On November 2nd, 2021, the American Food and Drug Administration (F.D.A.) announced that they were planning to commence human trials for a treatment, and potential cure, for HIV, which they have considered to be “groundbreaking”. The reason for this description, of course, is because, since the first case of HIV was reported in 1981, no real cure has ever been found; currently, the only known treatment for HIV is through the use of antiretroviral drugs, which stop the virus replicating in the body, allowing the immune system to repair itself and prevent further damage. Through the use of this drug, the virus becomes undetectable in the person’s body, and is therefore deemed untransmittable.
Given that this potential cure has taken 40 years to be found, this new research truly is “groundbreaking” — however, considering we are still in the midst of a pandemic, in which not just one, but six, vaccines have already been approved by the World Health Organisation, was that 39 years too long? And even though vaccines don’t equate a cure for coronavirus, the mere fact that the whole world was almost instantly working together to end the pandemic, proves that the leaders of our world have never shared the same concern for the community that is most effected by HIV/AIDS — that is, the LGBTQIA+ community.
While, in 2017, it was estimated that heterosexual people accounted for about 24% of HIV diagnoses, the majority of cases have existed, and continue to exist, in gay or bisexual men, many of whom (especially in the 1980s, when the virus was first discovered in humans) lived in fear of being found out for their sexuality. And their fears were amplified further, when they were marked as having a “gay disease”, creating an association between gay men and HIV/AIDS, in order to excuse harmful, painful stigmas and false narratives about them, allowing so many to believe that the gay community is disease-ridden and dirty.

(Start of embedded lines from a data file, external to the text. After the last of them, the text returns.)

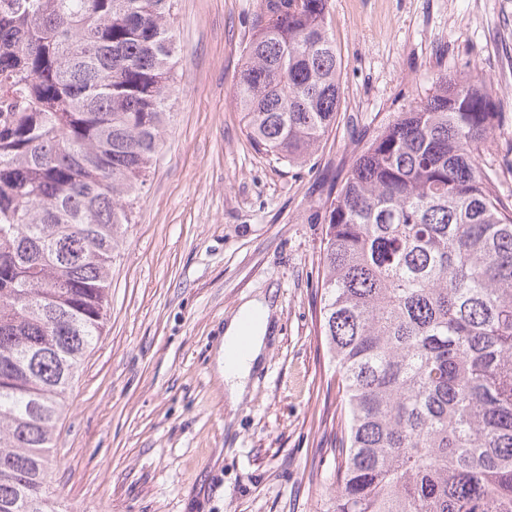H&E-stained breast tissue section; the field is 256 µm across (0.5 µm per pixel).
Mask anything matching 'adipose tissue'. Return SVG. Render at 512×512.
Masks as SVG:
<instances>
[{
	"mask_svg": "<svg viewBox=\"0 0 512 512\" xmlns=\"http://www.w3.org/2000/svg\"><path fill=\"white\" fill-rule=\"evenodd\" d=\"M270 316L268 299H252L240 306L224 330L217 361L230 408L242 402L252 374L263 366Z\"/></svg>",
	"mask_w": 512,
	"mask_h": 512,
	"instance_id": "ef3b65f1",
	"label": "adipose tissue"
}]
</instances>
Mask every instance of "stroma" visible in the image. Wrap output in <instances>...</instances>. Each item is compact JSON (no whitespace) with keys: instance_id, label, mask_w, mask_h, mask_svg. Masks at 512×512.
<instances>
[{"instance_id":"obj_1","label":"stroma","mask_w":512,"mask_h":512,"mask_svg":"<svg viewBox=\"0 0 512 512\" xmlns=\"http://www.w3.org/2000/svg\"><path fill=\"white\" fill-rule=\"evenodd\" d=\"M255 10L176 0L172 117L51 450L66 512H321L342 403L318 332L327 188L436 77L497 87L481 159L512 205V0H330L342 101L302 168L256 152L234 103ZM256 297L274 328L232 411L216 351Z\"/></svg>"}]
</instances>
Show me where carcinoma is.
Returning <instances> with one entry per match:
<instances>
[{
  "instance_id": "obj_1",
  "label": "carcinoma",
  "mask_w": 512,
  "mask_h": 512,
  "mask_svg": "<svg viewBox=\"0 0 512 512\" xmlns=\"http://www.w3.org/2000/svg\"><path fill=\"white\" fill-rule=\"evenodd\" d=\"M174 0H0V512H61L56 422L161 149ZM329 0H258L235 100L311 160L341 102ZM497 89L442 79L326 207L320 334L344 395L323 512H512V206L481 146Z\"/></svg>"
}]
</instances>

The spread of these ideas obviously lead to further damage, and prevented many people from being tested and finding out their statuses; even now, it is estimated that, in the U.S. alone, 13% of HIV-positive people don’t actually know they are living with the virus.

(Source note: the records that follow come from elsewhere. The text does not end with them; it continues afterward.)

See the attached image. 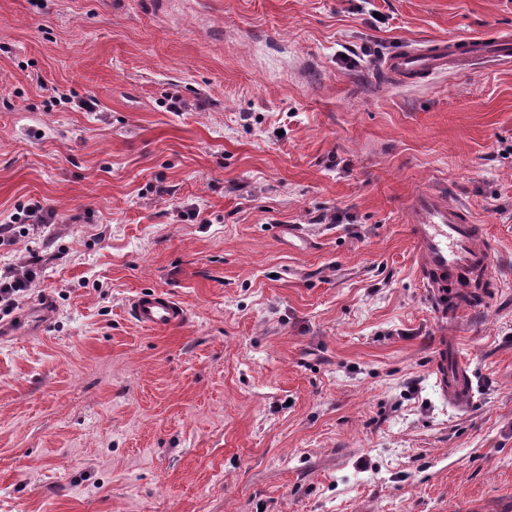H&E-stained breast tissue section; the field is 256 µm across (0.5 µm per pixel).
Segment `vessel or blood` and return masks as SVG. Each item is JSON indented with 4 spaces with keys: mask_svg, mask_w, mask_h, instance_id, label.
Listing matches in <instances>:
<instances>
[{
    "mask_svg": "<svg viewBox=\"0 0 512 512\" xmlns=\"http://www.w3.org/2000/svg\"><path fill=\"white\" fill-rule=\"evenodd\" d=\"M455 57L507 61L512 59V38L490 42L474 36L410 44L388 57L383 71L393 81L409 83L447 71ZM408 222L418 248L417 271L436 308L447 310L449 288L464 283L476 291L493 287L492 251L482 226L473 222L467 209L450 203L443 191L432 189L414 197ZM127 310L146 329L178 328L189 320L188 309L163 291L137 293L129 299ZM436 373L451 404L468 401L471 380L461 358L440 353Z\"/></svg>",
    "mask_w": 512,
    "mask_h": 512,
    "instance_id": "1",
    "label": "vessel or blood"
}]
</instances>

But how is it that so many still continue to suffer in silence, fearing of the judgement of others? There is no stigma surrounding those who contract COVID-19, and it is just as easy to go to a sexual health clinic and find out whether you have HIV, as it is to go to your local testing centre for a simple swab-up-the-nose coronavirus test.
The differences between the two pandemics are actually quite simple: as soon as government officials knew that they were just as susceptible to COVID-19 as the next person, they took action to protect everyone — whereas, with HIV/AIDS, talking about the subject was deemed as parallel to experiencing the subject, or having this “gay disease”, and nothing could be more harmful to a politician’s image than that.

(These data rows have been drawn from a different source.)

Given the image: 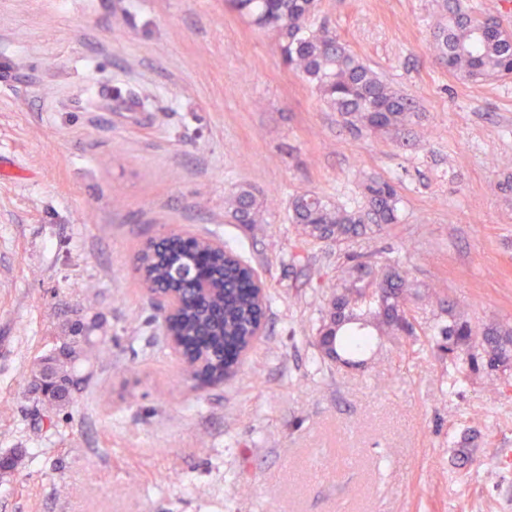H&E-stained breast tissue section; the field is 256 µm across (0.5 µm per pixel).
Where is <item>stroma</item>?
I'll return each mask as SVG.
<instances>
[{"mask_svg": "<svg viewBox=\"0 0 512 512\" xmlns=\"http://www.w3.org/2000/svg\"><path fill=\"white\" fill-rule=\"evenodd\" d=\"M456 6L512 31V0H321L314 24L415 101L372 135L226 0H0V512H512V365L462 371L425 337L353 366L314 345L347 254L399 263L420 327L512 325V77L437 59ZM371 177L397 185V223L296 251L293 194L354 208ZM241 185L265 224L227 223ZM164 225L224 241L270 298L220 386L184 381L133 271ZM91 321L102 354L46 420L34 373Z\"/></svg>", "mask_w": 512, "mask_h": 512, "instance_id": "1", "label": "stroma"}]
</instances>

In October of 1982, with 853 known AIDS deaths in the U.S. that year, journalist Lester Kinsolving asked President Ronald Reagan whether (with over 600 deaths and 1 in 3 people dying from AIDS) he would consider this an epidemic. The response that Reagan offered was shocking, and incredible disturbing. Looking at the issue as merely a source of light humour, Reagan only replied, “I don’t have it…are you…do you?”, and continued, “I don’t know a thing about it, Lester.”, before joining the rest of the press in an eruption of laughter.
Essentially, Reagan and the White House viewed the whole epidemic as a great joke, even though, in his 8 years in office, he presided over 89,343 known AIDS deaths.
Finally, in 1985, 3 years after Kinsolving brought the epidemic to the President’s attention, Reagan actually uttered the acronym “AIDS” for the first time, and addressed it as a “top priority”, in a press conference where he announced that Congress was to allocate $190 million, in order to fund research into treatments and cures of the disease. This lead to the development, both in the U.S. and U.K., as well as a few other countries around the world, of the first antiretroviral drug in 1987, and, eventually, 15 years after the first reported case, in 1996 researchers developed HAART (highly active antiretroviral therapy), which became the standard treatment for HIV.
15 years. Over 36 million deaths.
Little coverage. Little action. Little sympathy.
The first COVID vaccine took less than a whole year from the report of the first case to be approved.
But because the governments of the world were so concerned with removing themselves from any association to the “gay disease”, they forgot the care about their people.
In an ‘Act Up’ protest in October of 1988, American artist, photographer, writer, filmmaker, and activist, David Wojnarowicz wore a jacket summing up how so many in the LGBTQIA+ community felt about the issue of AIDS — it read: “if I die of AIDS — forget burial — just drop my body on the steps of the F.D.A.”
After all, if that actually happened, maybe action would have been taken earlier, and the F.D.A. would be announcing their potential cure for HIV much sooner. Because, for many of those in charge, unless the problem actually appears on their doorsteps, they have little motivation to clear it up.